Improved solution: Frequency-domain crossfading
By utilizing the convolution theorem (Fourier transform of the convolution is a point-wise multiplication of Fourier transforms), or rather, it’s inverse (Fourier transform of multiplication is given by convolution of Fourier transforms) we can perform the crossfading in frequency-domain. In frequency domain, the output signal from the previous section is given by:
OUT(k)=(F0⊗Y0)(k) + (F1⊗Y1)(k)
where F0, F1 are Fourier transforms of the fade-out and fade-in functions respectively and Y0, Y1 are Fourier transforms of the filtered signals and ⊗ denotes convolution. This is equal to (omitting the index):
OUT = F0⊗(H0*X) + F1⊗(H1*X)
where X is the Fourier transform of the input signal and H0, H1 are Fourier transforms of the impulse responses and ⊗ is a convolution sign.

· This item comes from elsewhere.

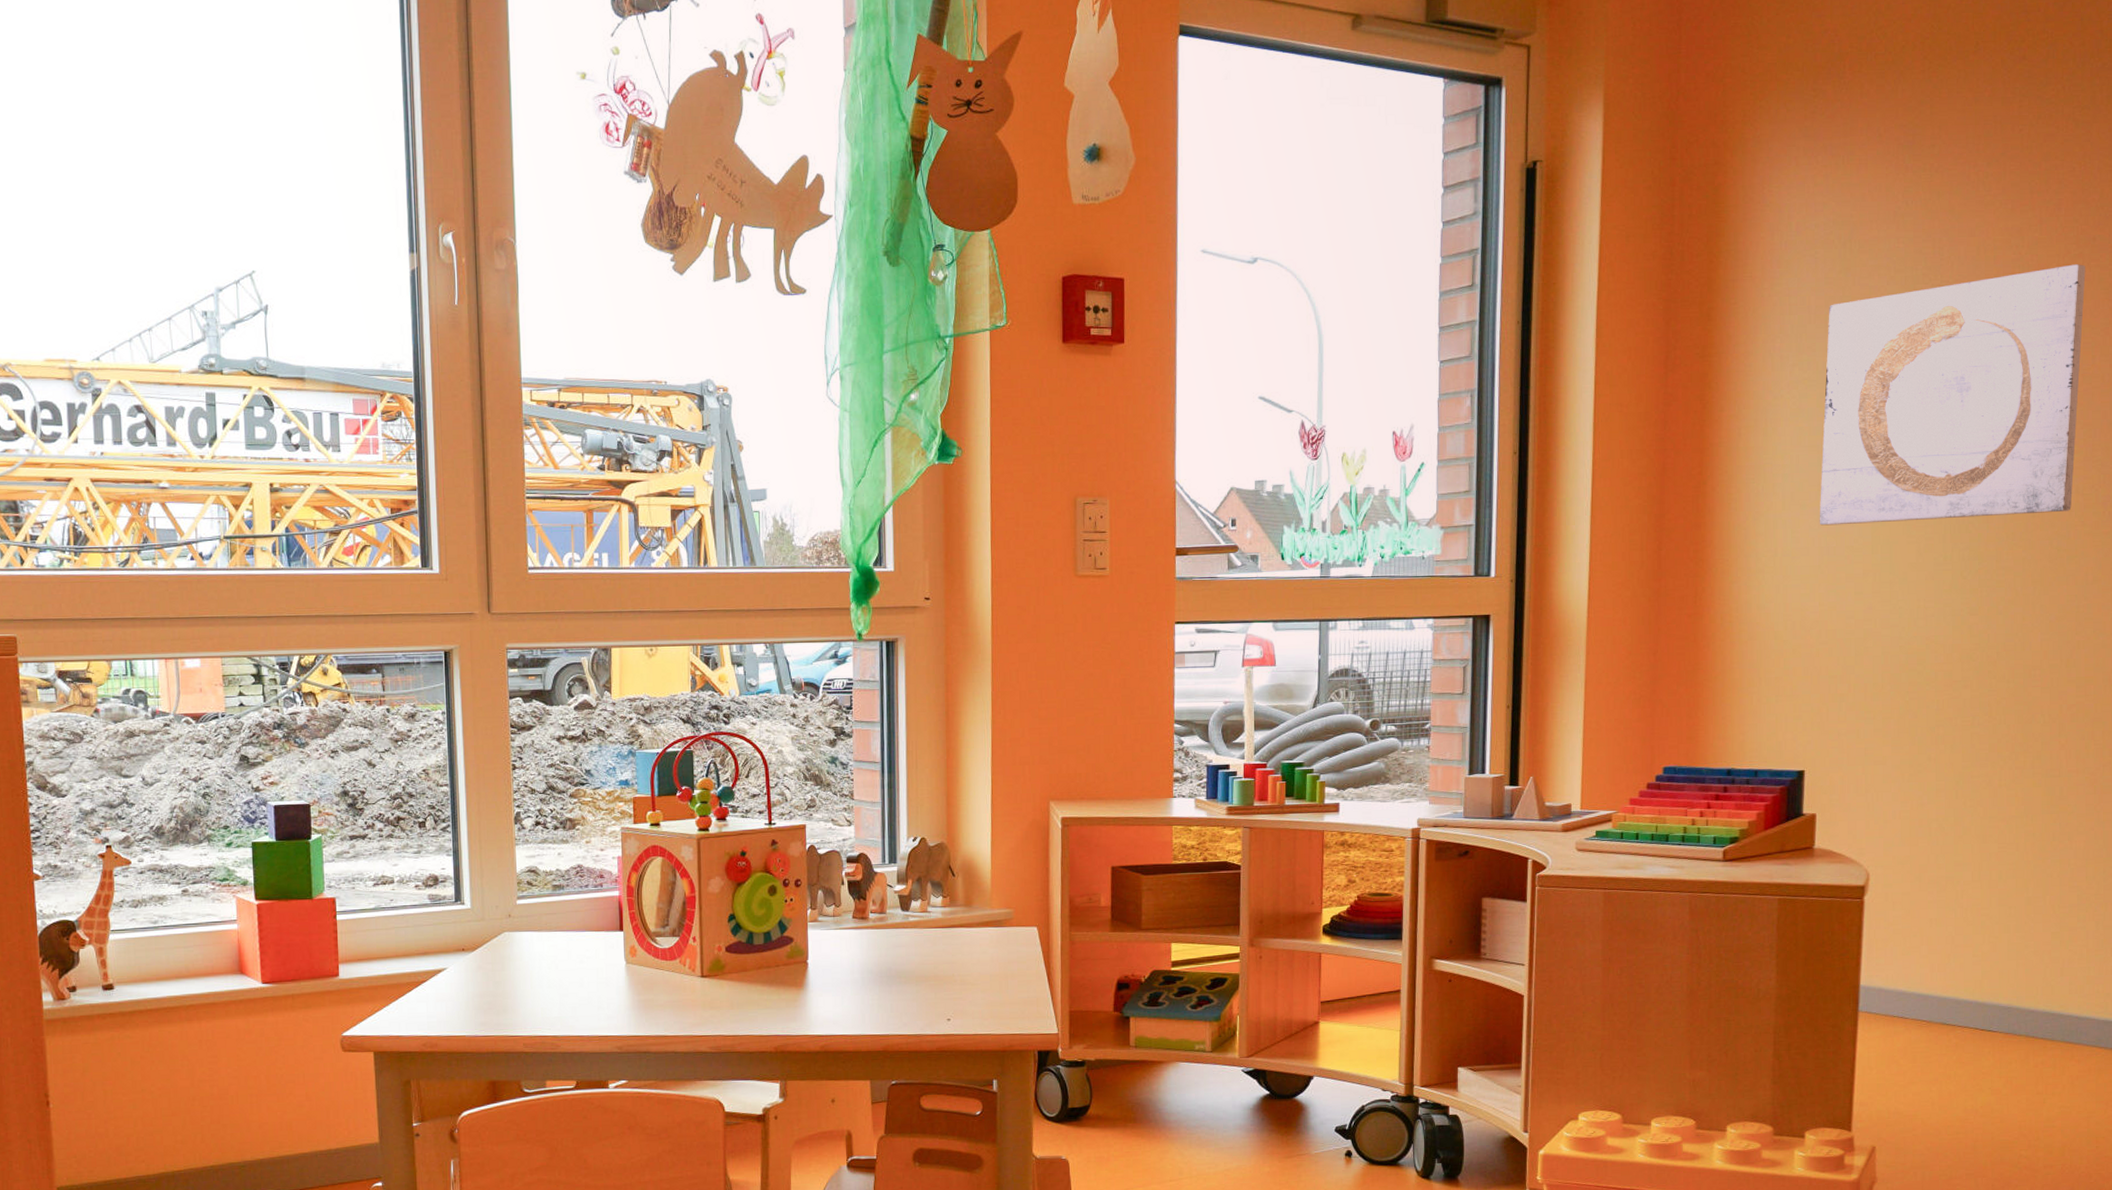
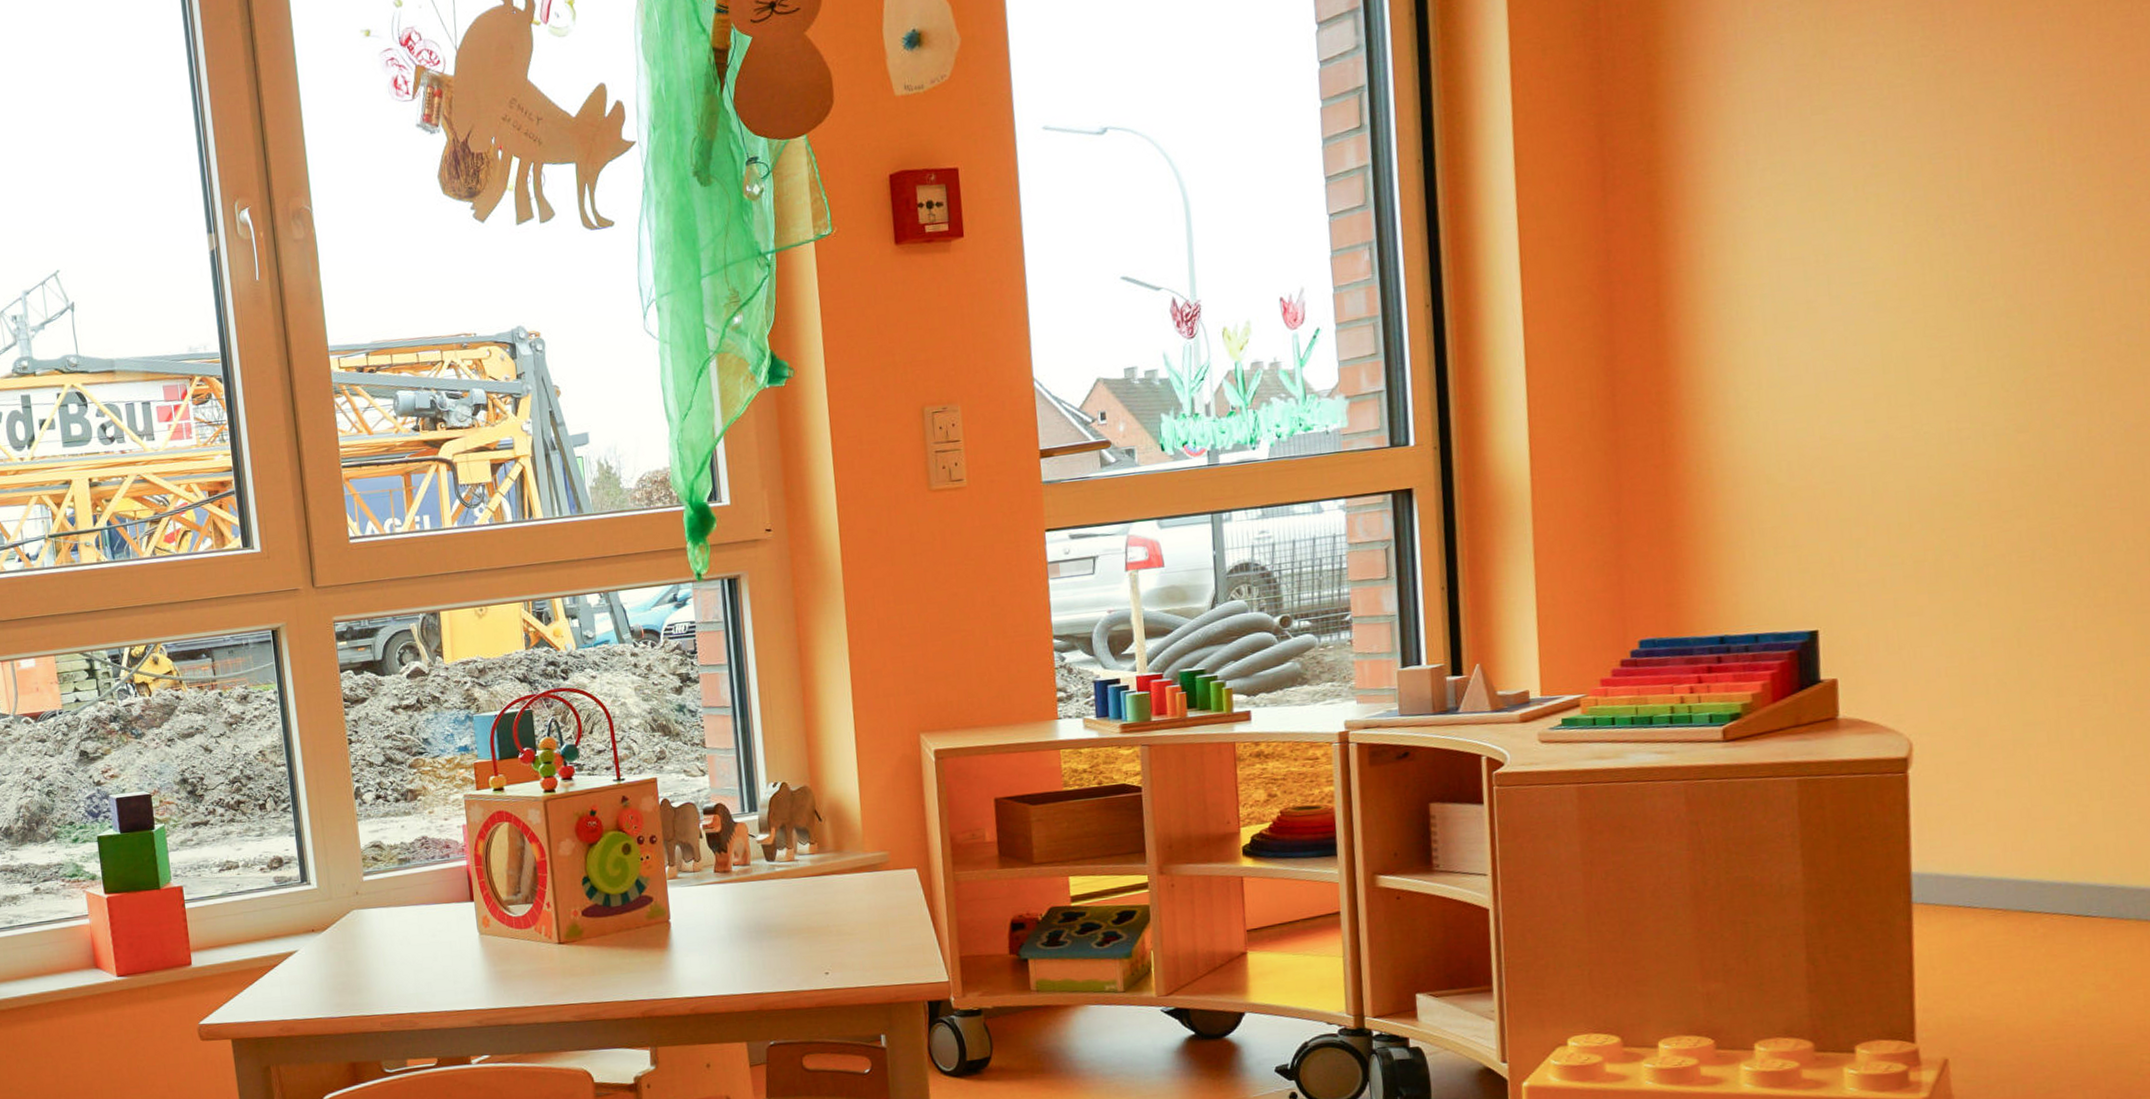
wall art: present [1819,264,2086,526] -> none [1803,8,2142,348]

From that equation it’s obvious we need to compute Fourier transforms of the fade in/out functions only once (they don’t change) and Fourier transform of the input signal only once per block. Now we need only one IFFT: to transform the final output to time-domain. The problem is the convolution, or rather, computing it efficiently. Good news is that the Fourier of our fade in/out functions (sin^2(x) and cos^2(x)) is very simple and has only 3 non-zero components – if K is the FFT size then (I omit the derivation):
- F0(n) = -K/2*δ(k+1) + K*δ(k) -K/2*δ(k-1)
- F1(n) = +K/2*δ(k+1) + K*δ(k) +K/2*δ(k-1)
Given that the convolution in our case can be realized as a simple 3-point multiplication and summation. There is however one problem that remains: spectral leakage. In our time-domain solution we could just generate one quarter of the period of sine- or cosine- square – here it is required to convolute over the entire period to avoid leakage. This can be quite easily realized using the Overlap-Save method (OLS): by discarding the leftmost K – B output samples, where B is the block-size and equal to K/2. This however cannot be accomplished with the Overlap-Add (OLA) method since it saves all output samples. That is the flexibility cost I mentioned earlier.
I have implemented and used the frequency-domain approach in my binaural VST plugin. This considerably reduced, to the point of being almost inaudible, the sonic artifacts while changing the position of the sound source.
This post is inspired by and above solutions are described in greater detail in the paper: Efficient time-varying FIR filtering using crossfading implemented in the DFT domain. All credit where it’s due.